A ruling is expected “in the next couple of weeks,” O’Shea, the spokesperson for Reprieve, told MintPress. She added that Dhiab’s case is particularly important because he has never been charged with a crime, he has been cleared to leave the prison for five years, and “he doesn’t believe he’ll ever go home.”
Yet the government has made a deal with Uruguay to transfer Dhiab and five other prisoners to the South American nation, although it is unclear when that will happen.
Dhiab’s case has also opened up the possibility for the public to view recordings of force-feeding practices at Guantánamo, which is hoped will renew public dialogue about the facility and help facilitate an end to its existence. On Oct. 3, Judge Kessler ordered the government to release redacted footage of the procedure to media companies. Crider, who has viewed the footage, said, “While I’m not allowed to discuss the contents of these videos, I can say that I had trouble sleeping after viewing them. I have no doubt that if President Obama forced himself to watch them, he would release my client tomorrow.”

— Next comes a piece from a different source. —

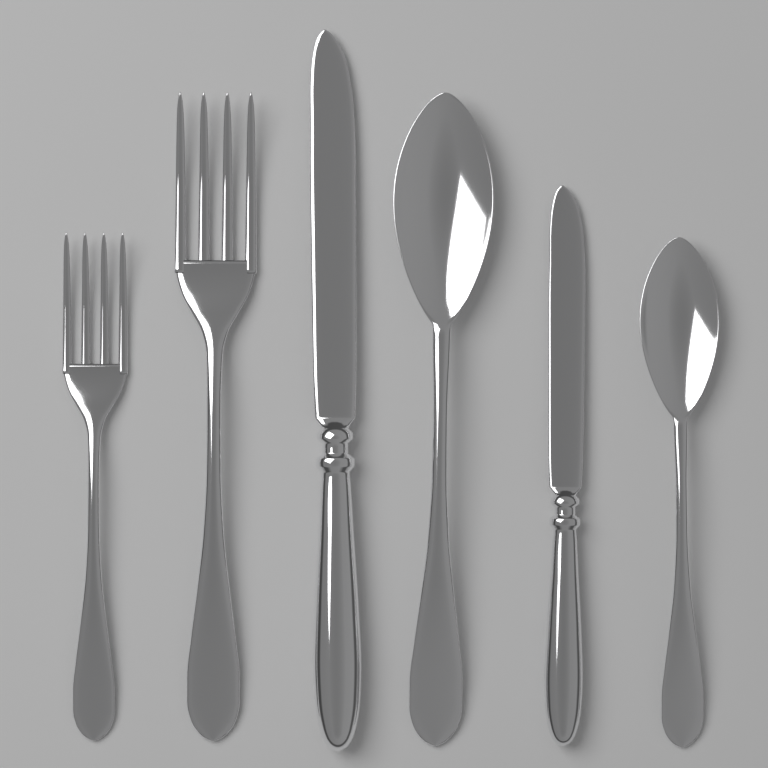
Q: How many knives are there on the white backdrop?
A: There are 2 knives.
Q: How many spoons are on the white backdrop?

Kessler granted a motion for the government to hold off on releasing the video footage of Dhiab’s forced cell extraction and force-feeding until Nov. 16.

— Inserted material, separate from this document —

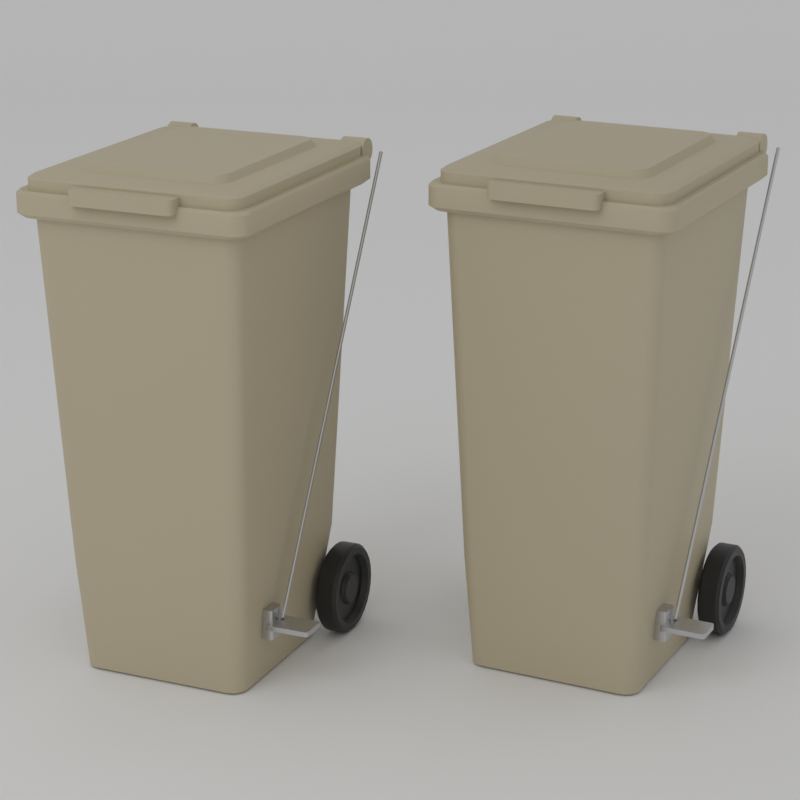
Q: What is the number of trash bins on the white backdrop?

Crider said in a press release, “Our client has been put through day after day of gratuitous pain at Guantánamo, for the simple reason that the authorities are determined to break his peaceful hunger strike. Enough is enough. The government refuses to acknowledge our client’s suffering – indeed, they insist he needs no wheelchair. Let’s hope this case will clean up some of the worst abuses still going on at Gitmo today, and that Americans will be permitted to see the videotapes, so they know what is really being done in our name.”
Emad Hassan, the hunger-striking detainee previously mentioned by Crider, filed a lawsuit against the government in May of this year to challenge force-feeding as a form of torture. That case has yet to be heard.